### Passage provided
*** Block opens ***

Thus saith the Lord, concerning Cyrus, who is yet unborn, whom I have ordained to be the king of Persia; whom I have decreed to prosper in all his designs, and to make him victorious over all na, tions, and to subdue mighty kings, so as they shall be glad to open unto him their most defenced cities.

XLV. 3 And I will give thee the treasures of darkness, and hidden riches of secret places.

I will give thee those treasures, which have been long laid up in the secret storehouses of kings.

XLV. 5 I girded thee, though thou hast not known me.

I have girded thee with honour and power, though thou hast not considered whence these favours have come; neither hast thou, O Cyrus, so well known me, as to abdicate thine idolatry, and to worship me aright.

XLV. 8 Drop down, ye heavens, from above, and let the skies pour down righteousness: let the earth open, and let them bring forth salvation, and let righteousness spring up together; I the LORD have created it.

Let all my creatures, saith the Lord, conspire together to the furtherance of the restored happiness of my people: let the heavens, and the clouds, and the earth contribute all the blessings, which are committed unto them, to their enlargement and prosperity; and convey unto them the just performance of all the merciful promises, they have had from me.

XLV. 9 Or thy work, He hath no hands?

Shall the work rise up and controul the workman, and say, He hath no skill?

XLV. 13 I have raised him up in righteousness, and I will di rect all his ways: he shall build my city, and he shall let go my captives, not for price nor reward, saith the LORD of hosts.

I, who am the faithful Guardian of my Church, have raised up Cyrus; who, in future times, shall come, and prosper in his great enterprizes; and he shall build up the walls of Jerusalem; and shall send back the captive Jews into their country, not being hired thereto by any price or reward, but by my immediate instigation. See Ezra, chap. i.

*** Block closes ***

### What to do
**A)** According to the passage about Cyrus, which country was Cyrus ordained to rule as king?
**B)** Copy word for word the part of the passage about Cyrus between "Thus saith the" and "not known me.", inclusive.
You won't need the rows for any of this.

### Excerpted data
*** Block opens ***

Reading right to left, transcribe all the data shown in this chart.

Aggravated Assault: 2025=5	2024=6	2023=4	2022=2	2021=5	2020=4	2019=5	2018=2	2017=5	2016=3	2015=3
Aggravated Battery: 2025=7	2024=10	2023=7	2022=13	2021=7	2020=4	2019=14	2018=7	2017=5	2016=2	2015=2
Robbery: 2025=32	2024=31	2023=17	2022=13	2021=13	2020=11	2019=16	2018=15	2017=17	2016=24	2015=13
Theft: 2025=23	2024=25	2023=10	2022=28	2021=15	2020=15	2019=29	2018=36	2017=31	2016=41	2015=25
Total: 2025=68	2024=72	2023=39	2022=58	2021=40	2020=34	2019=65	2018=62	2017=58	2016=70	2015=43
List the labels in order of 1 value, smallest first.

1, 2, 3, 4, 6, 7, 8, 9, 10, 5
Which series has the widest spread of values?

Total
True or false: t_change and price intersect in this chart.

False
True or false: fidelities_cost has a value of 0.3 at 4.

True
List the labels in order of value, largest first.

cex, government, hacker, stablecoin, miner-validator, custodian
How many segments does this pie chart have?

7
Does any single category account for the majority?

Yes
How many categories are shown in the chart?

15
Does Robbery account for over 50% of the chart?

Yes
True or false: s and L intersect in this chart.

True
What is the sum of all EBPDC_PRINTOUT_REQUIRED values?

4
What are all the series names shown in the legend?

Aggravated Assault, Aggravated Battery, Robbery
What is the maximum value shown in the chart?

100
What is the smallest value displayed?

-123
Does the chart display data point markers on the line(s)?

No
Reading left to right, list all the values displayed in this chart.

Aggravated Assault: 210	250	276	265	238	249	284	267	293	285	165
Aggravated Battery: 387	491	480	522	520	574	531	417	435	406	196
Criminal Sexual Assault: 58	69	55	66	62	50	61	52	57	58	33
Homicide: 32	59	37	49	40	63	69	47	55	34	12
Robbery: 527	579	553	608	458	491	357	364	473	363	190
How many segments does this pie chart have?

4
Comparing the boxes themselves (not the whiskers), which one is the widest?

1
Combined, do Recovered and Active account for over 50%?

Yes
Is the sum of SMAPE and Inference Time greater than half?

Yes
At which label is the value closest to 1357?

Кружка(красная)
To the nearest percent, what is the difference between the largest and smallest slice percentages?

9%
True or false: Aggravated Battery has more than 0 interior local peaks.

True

*** Block closes ***

### Solutions to each task
**A)** Persia

**B)**
Thus saith the Lord, concerning Cyrus, who is yet unborn, whom I have ordained to be the king of Persia; whom I have decreed to prosper in all his designs, and to make him victorious over all na, tions, and to subdue mighty kings, so as they shall be glad to open unto him their most defenced cities.

XLV. 3 And I will give thee the treasures of darkness, and hidden riches of secret places.

I will give thee those treasures, which have been long laid up in the secret storehouses of kings.

XLV. 5 I girded thee, though thou hast not known me.